Among the entries, find each line that includes the string "segmented" and list it.

*** DATA UNDER STUDY ***

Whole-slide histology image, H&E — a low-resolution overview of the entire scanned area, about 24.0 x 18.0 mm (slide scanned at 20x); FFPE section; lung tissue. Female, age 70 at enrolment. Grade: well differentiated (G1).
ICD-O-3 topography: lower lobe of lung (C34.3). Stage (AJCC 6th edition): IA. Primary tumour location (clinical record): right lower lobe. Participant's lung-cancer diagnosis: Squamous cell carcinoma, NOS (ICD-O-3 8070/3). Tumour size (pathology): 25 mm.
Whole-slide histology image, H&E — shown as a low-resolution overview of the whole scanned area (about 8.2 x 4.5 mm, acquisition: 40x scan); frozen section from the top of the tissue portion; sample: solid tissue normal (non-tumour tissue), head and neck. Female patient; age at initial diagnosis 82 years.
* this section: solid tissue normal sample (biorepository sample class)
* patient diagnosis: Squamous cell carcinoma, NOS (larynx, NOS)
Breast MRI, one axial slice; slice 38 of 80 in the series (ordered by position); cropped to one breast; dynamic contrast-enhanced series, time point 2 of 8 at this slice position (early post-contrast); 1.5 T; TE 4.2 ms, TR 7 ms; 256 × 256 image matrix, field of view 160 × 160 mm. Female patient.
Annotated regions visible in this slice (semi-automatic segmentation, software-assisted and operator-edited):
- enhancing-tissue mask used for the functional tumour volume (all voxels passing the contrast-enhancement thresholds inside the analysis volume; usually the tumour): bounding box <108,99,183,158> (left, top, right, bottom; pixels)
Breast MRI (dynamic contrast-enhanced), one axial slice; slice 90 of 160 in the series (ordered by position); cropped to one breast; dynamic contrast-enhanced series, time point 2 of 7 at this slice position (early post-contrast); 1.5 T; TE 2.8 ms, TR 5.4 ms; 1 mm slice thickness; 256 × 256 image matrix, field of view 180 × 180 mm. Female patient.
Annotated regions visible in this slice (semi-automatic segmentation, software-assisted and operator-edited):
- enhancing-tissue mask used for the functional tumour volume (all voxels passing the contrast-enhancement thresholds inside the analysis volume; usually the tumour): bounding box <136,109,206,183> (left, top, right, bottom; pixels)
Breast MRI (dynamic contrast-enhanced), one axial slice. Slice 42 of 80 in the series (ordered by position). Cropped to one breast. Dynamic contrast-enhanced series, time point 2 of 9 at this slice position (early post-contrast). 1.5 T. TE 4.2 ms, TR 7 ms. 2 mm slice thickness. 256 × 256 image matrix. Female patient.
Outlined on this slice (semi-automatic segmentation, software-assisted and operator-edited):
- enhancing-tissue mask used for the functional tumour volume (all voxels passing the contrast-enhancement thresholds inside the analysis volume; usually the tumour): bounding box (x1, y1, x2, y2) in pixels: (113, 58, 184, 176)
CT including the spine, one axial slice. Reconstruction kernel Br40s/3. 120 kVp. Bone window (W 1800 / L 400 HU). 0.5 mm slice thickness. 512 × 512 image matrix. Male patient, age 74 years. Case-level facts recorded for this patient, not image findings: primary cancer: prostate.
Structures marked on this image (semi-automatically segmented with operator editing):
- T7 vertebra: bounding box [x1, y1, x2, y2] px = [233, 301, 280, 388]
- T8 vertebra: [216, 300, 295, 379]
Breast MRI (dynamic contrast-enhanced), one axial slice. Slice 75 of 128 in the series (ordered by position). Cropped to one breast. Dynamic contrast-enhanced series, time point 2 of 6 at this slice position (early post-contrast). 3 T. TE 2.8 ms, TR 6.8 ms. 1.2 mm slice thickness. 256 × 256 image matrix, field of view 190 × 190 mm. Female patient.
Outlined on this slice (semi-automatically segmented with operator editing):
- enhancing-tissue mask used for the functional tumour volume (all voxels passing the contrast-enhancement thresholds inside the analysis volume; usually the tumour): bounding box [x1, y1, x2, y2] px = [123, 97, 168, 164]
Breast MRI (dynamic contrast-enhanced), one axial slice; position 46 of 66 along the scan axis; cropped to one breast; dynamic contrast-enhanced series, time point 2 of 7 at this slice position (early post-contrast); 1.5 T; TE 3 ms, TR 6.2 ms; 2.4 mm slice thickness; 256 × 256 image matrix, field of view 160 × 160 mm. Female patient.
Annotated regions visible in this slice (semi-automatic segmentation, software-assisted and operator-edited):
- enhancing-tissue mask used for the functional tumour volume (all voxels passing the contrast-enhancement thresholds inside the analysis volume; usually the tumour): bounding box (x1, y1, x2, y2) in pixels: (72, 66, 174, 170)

***

RESPONSE TO THIS EXERCISE |
Structures marked on this image (semi-automatically segmented with operator editing):
Outlined on this slice (semi-automatically segmented with operator editing):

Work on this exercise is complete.